[Stored data]
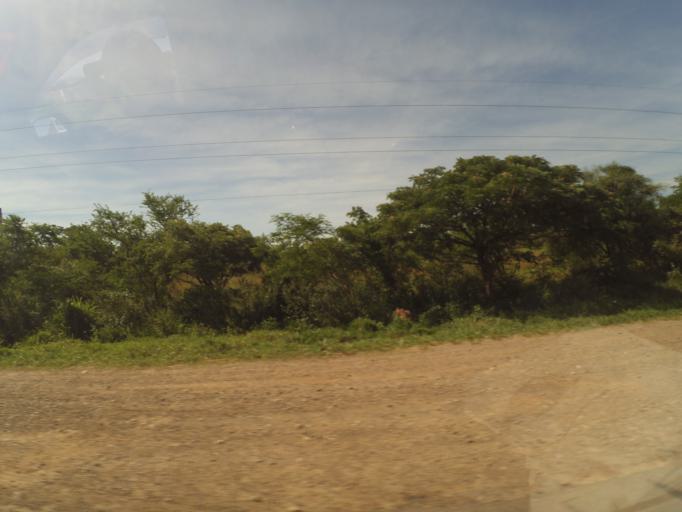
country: BO
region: Santa Cruz
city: San Julian
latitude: -17.7280
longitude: -62.9204
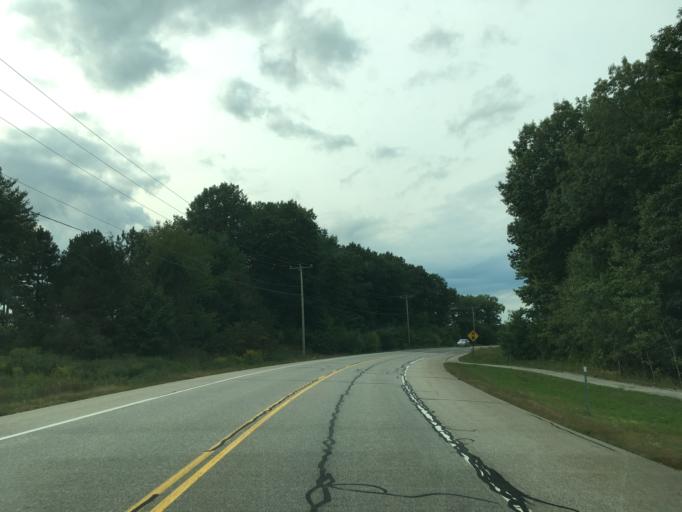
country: US
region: New Hampshire
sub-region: Rockingham County
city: Exeter
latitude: 42.9872
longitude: -70.9269
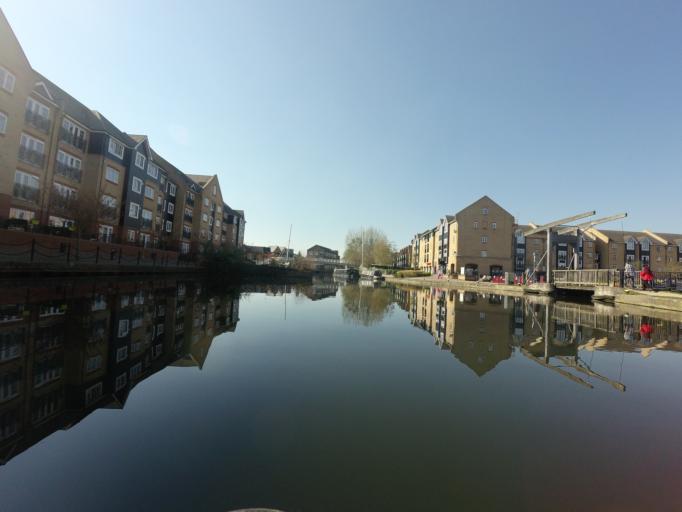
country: GB
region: England
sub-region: Hertfordshire
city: Kings Langley
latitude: 51.7329
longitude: -0.4602
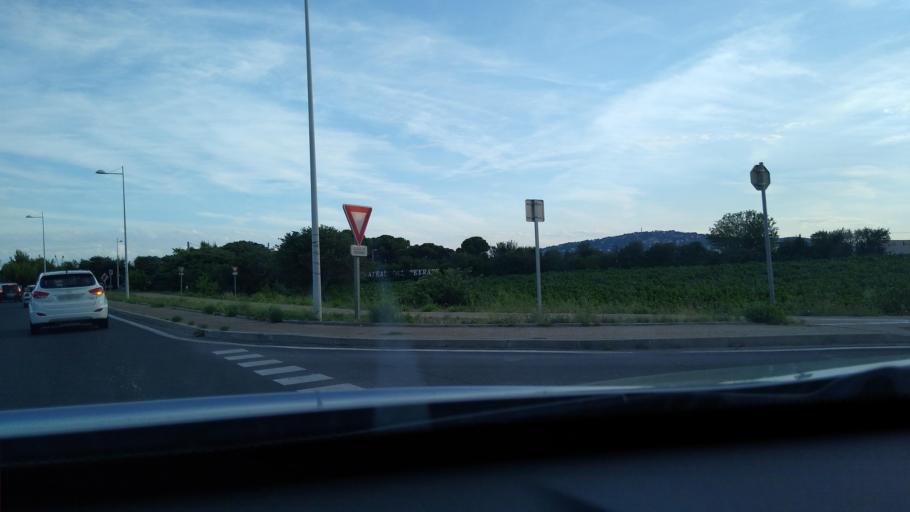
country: FR
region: Languedoc-Roussillon
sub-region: Departement de l'Herault
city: Sete
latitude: 43.4241
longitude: 3.7226
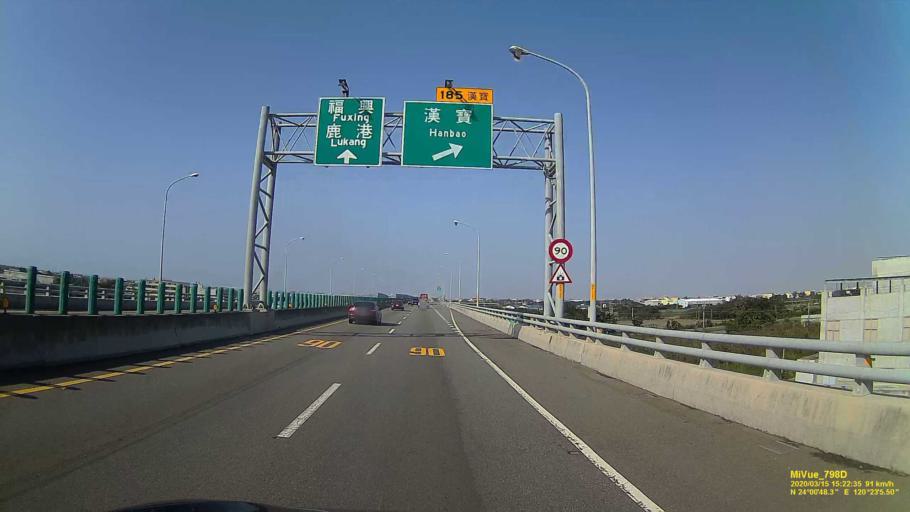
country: TW
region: Taiwan
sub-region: Changhua
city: Chang-hua
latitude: 24.0138
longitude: 120.3855
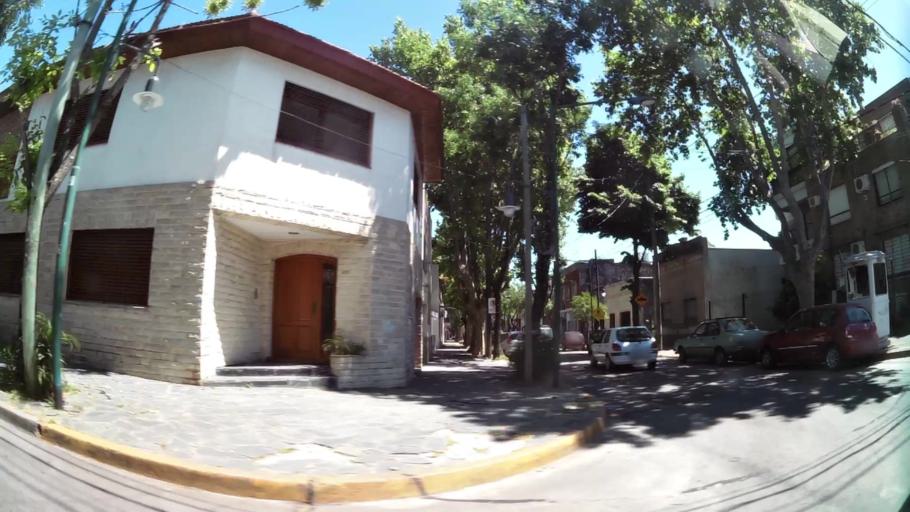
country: AR
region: Buenos Aires
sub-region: Partido de San Isidro
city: San Isidro
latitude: -34.4703
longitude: -58.5233
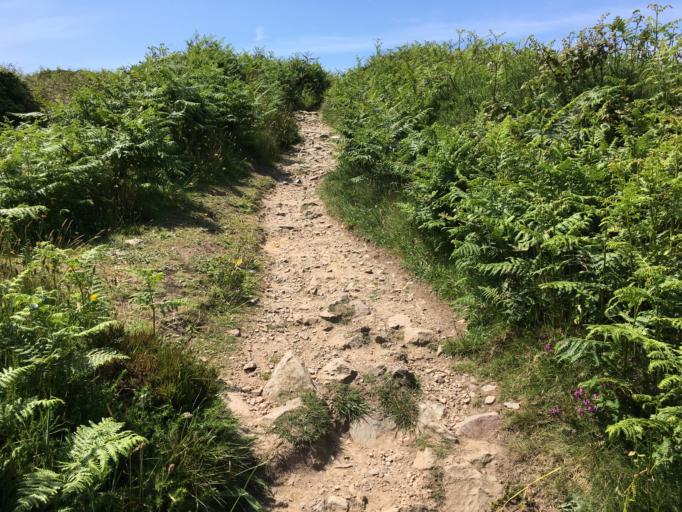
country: GB
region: England
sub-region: Cornwall
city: Saint Agnes
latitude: 50.3208
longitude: -5.2129
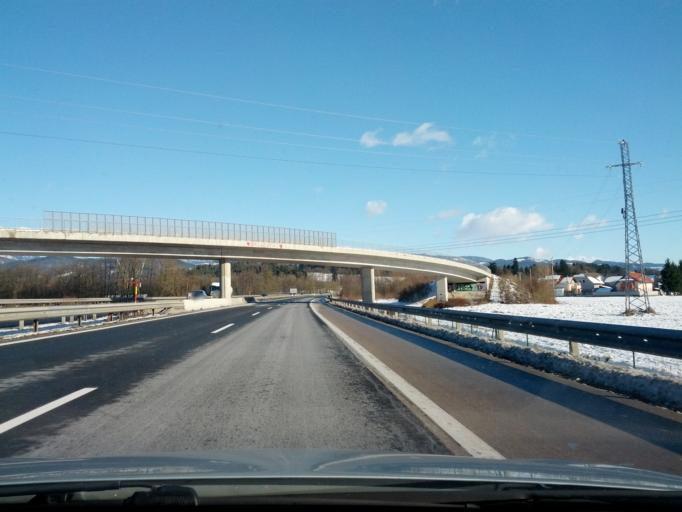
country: SI
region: Domzale
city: Dob
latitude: 46.1481
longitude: 14.6392
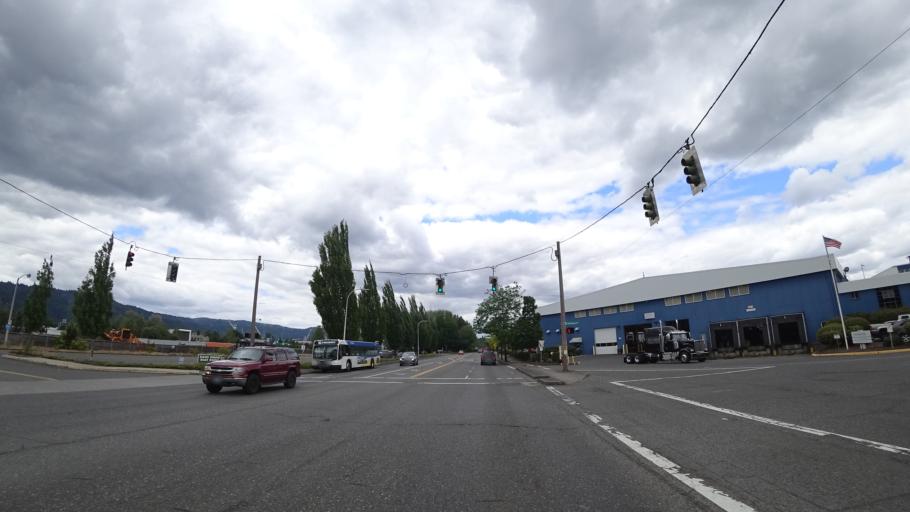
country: US
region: Oregon
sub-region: Multnomah County
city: Portland
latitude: 45.5619
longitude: -122.7037
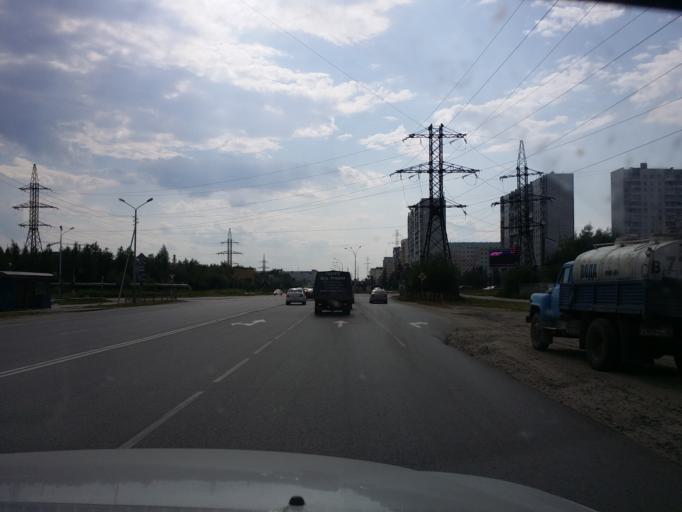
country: RU
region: Khanty-Mansiyskiy Avtonomnyy Okrug
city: Nizhnevartovsk
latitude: 60.9551
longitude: 76.5780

Task requirements: Copy out every line of the rows above word for word, leaving out the pictures.

Task output:
country: BO
region: Santa Cruz
city: San Julian
latitude: -17.7280
longitude: -62.9204
country: US
region: New Hampshire
sub-region: Rockingham County
city: Exeter
latitude: 42.9872
longitude: -70.9269
country: GB
region: England
sub-region: Hertfordshire
city: Kings Langley
latitude: 51.7329
longitude: -0.4602
country: FR
region: Languedoc-Roussillon
sub-region: Departement de l'Herault
city: Sete
latitude: 43.4241
longitude: 3.7226
country: TW
region: Taiwan
sub-region: Changhua
city: Chang-hua
latitude: 24.0138
longitude: 120.3855
country: AR
region: Buenos Aires
sub-region: Partido de San Isidro
city: San Isidro
latitude: -34.4703
longitude: -58.5233
country: GB
region: England
sub-region: Cornwall
city: Saint Agnes
latitude: 50.3208
longitude: -5.2129
country: SI
region: Domzale
city: Dob
latitude: 46.1481
longitude: 14.6392
country: US
region: Oregon
sub-region: Multnomah County
city: Portland
latitude: 45.5619
longitude: -122.7037
country: RU
region: Khanty-Mansiyskiy Avtonomnyy Okrug
city: Nizhnevartovsk
latitude: 60.9551
longitude: 76.5780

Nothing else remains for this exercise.